From the Internet
- The public ceremony in which your distinguished ancestor participated and at which the platform collapsed under him turned out to be a hanging.
- When at last after much hard work you have solved the mystery you have been working on for two years, your aunt says, “I could have told you that”
- You grandmother’s maiden name that you have searched for for four years was on a letter in a box in the attic all the time.
- You never asked your father about his family when he was alive because you weren’t interested in genealogy then.
- The will you need is in the safe on board the Titanic.
- Copies of old newspapers have holes occurring only on the surnames.
- John, son of Thomas, the immigrant whom your relatives claim as the family progenitor, died on board ship at age 10.
- Your great grandfather’s newspaper obituary states that he died leaving no issue of record.
- The keeper of the vital records you need has just been insulted by another genealogist.
- The relative who had all the family photographs gave them to her daughter who has no interest in genealogy and no inclination to share.

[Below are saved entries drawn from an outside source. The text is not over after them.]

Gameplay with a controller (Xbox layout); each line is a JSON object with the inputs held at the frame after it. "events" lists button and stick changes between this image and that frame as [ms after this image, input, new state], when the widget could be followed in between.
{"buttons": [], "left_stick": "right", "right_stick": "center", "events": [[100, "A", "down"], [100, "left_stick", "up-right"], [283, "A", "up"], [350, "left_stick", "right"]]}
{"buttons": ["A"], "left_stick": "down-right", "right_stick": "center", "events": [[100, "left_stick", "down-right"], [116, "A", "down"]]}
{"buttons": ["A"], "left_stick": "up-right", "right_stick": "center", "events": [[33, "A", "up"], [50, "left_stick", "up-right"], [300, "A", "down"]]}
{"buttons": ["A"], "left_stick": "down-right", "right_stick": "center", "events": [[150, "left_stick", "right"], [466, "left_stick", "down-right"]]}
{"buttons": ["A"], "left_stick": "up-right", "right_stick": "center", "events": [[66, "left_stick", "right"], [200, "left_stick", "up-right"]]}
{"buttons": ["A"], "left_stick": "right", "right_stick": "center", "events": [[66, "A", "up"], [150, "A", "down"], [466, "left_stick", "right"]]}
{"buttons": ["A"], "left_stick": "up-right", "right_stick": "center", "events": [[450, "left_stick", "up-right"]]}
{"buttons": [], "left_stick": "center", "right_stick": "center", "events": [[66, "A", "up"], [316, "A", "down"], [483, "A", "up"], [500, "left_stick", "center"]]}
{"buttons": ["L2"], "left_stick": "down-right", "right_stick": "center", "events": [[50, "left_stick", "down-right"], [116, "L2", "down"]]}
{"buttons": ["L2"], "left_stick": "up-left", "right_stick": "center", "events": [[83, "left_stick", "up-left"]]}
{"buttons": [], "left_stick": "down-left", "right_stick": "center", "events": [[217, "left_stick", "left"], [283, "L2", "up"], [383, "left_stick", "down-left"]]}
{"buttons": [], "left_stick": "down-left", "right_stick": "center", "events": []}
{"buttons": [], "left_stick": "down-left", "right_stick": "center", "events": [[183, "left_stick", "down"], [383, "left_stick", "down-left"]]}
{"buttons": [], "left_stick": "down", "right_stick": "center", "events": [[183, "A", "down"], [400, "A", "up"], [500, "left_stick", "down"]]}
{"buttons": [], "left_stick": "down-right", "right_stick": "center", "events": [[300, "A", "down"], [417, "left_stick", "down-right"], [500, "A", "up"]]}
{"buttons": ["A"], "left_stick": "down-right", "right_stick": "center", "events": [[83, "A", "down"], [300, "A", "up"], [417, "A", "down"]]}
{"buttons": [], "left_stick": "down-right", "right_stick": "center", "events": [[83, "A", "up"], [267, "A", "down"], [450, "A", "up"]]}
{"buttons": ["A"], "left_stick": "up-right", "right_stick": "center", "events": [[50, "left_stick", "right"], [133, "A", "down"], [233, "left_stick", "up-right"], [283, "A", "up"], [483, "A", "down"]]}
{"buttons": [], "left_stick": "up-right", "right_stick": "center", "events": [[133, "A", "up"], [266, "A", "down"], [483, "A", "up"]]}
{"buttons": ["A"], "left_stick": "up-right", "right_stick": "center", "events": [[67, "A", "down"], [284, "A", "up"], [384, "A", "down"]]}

- The only record you find for your great grandfather is that his property was sold at a sheriff’s sale for insolvency.
- The one document that would supply the missing link in your dead-end line has been lost due to fire, flood or war.
- The town clerk to whom you wrote for the information sends you a long handwritten letter which is totally illegible.
- The spelling of your European ancestor’s name bears no relationship to its current spelling or pronunciation.
- None of the pictures in your recently deceased grandmother’s photo album have names written on them.
- No one in your family tree ever did anything noteworthy, owned property, was sued or was named in wills.
- You learn that your great aunt’s executor just sold her life’s collection of family genealogical materials to a flea market dealer “somewhere in New York City.”
- Ink fades and paper deteriorates at a rate inversely proportional to the value of the data recorded.
- The 37-volume, 16,000-page history of your county of origin isn’t indexed.
- You finally find your great grandparent’s wedding records and discover that the brides’ father was named John Smith.